__Task to carry out__
Your reply should consist of one number: how many lines below contain "Merlo".

[Dataset entries]
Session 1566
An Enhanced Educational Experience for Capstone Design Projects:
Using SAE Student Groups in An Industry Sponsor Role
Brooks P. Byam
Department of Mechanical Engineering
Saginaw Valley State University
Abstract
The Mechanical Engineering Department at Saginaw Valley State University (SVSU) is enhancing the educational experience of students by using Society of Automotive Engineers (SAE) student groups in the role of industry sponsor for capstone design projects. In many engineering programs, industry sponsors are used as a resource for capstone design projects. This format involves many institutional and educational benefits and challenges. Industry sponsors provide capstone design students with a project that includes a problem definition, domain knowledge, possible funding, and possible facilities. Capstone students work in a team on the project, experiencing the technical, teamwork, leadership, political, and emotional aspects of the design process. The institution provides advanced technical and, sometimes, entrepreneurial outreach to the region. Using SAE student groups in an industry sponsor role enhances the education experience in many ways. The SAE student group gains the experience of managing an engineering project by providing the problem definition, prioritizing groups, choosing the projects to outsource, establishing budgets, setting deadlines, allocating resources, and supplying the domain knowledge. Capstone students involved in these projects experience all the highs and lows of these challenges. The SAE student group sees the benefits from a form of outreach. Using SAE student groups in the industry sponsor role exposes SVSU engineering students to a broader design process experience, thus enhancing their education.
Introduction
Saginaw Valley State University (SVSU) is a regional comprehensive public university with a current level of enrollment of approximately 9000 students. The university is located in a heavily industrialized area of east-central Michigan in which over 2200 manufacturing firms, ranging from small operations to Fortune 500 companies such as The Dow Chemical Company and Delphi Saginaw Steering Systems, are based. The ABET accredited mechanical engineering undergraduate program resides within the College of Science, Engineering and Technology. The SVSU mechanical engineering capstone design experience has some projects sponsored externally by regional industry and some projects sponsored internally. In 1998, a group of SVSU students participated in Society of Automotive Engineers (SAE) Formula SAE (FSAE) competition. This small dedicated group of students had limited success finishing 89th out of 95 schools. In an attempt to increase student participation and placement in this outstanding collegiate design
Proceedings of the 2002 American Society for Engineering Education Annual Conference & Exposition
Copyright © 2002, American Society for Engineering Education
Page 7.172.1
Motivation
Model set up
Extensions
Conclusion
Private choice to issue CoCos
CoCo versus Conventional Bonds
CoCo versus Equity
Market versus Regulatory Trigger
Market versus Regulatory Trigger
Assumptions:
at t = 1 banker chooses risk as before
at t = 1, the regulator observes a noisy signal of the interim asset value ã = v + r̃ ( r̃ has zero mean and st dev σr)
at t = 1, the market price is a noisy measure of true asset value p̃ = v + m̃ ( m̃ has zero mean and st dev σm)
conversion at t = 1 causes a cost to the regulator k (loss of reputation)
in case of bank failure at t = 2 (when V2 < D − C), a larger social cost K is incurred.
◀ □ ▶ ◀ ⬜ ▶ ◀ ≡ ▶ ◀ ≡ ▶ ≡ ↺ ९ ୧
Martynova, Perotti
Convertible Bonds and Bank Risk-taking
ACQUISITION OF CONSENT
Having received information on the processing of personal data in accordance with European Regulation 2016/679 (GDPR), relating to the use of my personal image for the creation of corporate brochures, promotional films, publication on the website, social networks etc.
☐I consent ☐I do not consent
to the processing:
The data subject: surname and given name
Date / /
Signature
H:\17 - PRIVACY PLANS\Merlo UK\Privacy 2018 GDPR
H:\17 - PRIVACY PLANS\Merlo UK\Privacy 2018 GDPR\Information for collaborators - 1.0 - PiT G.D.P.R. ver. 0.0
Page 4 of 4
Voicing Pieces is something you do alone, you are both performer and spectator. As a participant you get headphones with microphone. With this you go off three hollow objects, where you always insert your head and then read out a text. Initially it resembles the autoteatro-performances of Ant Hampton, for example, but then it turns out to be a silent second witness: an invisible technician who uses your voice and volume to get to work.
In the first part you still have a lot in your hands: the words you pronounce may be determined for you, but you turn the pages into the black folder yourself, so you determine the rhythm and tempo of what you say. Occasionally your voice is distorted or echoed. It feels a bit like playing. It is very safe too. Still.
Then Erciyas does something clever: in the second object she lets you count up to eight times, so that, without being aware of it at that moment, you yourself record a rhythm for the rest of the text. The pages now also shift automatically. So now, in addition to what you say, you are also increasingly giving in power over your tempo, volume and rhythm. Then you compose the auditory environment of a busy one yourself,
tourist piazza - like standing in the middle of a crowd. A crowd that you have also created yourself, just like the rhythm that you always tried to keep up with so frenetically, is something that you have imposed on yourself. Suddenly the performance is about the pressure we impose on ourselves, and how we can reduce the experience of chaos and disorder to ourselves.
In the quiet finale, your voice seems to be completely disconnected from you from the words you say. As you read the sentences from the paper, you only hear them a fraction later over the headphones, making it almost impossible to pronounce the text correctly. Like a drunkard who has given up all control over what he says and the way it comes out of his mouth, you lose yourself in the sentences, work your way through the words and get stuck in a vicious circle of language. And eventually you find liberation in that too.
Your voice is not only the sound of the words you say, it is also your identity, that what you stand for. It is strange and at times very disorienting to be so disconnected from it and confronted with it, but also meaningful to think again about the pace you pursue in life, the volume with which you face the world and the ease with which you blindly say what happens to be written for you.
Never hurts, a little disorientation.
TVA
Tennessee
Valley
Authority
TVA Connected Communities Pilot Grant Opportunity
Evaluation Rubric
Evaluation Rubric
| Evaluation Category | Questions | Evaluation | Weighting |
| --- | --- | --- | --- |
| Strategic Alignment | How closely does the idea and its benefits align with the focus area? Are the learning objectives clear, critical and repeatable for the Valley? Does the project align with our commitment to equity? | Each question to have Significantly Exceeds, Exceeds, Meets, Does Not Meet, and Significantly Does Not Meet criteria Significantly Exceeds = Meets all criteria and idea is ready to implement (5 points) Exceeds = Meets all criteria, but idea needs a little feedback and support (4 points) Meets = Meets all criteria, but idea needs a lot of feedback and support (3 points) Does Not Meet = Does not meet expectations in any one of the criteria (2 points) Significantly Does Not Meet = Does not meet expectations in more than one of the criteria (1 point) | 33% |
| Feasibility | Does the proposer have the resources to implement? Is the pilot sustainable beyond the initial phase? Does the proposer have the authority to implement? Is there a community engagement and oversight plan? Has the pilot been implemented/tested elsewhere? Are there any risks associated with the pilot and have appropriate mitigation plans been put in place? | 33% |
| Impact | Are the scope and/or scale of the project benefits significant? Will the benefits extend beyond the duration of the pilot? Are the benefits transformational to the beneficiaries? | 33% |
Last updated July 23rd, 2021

__Solution for this task__
2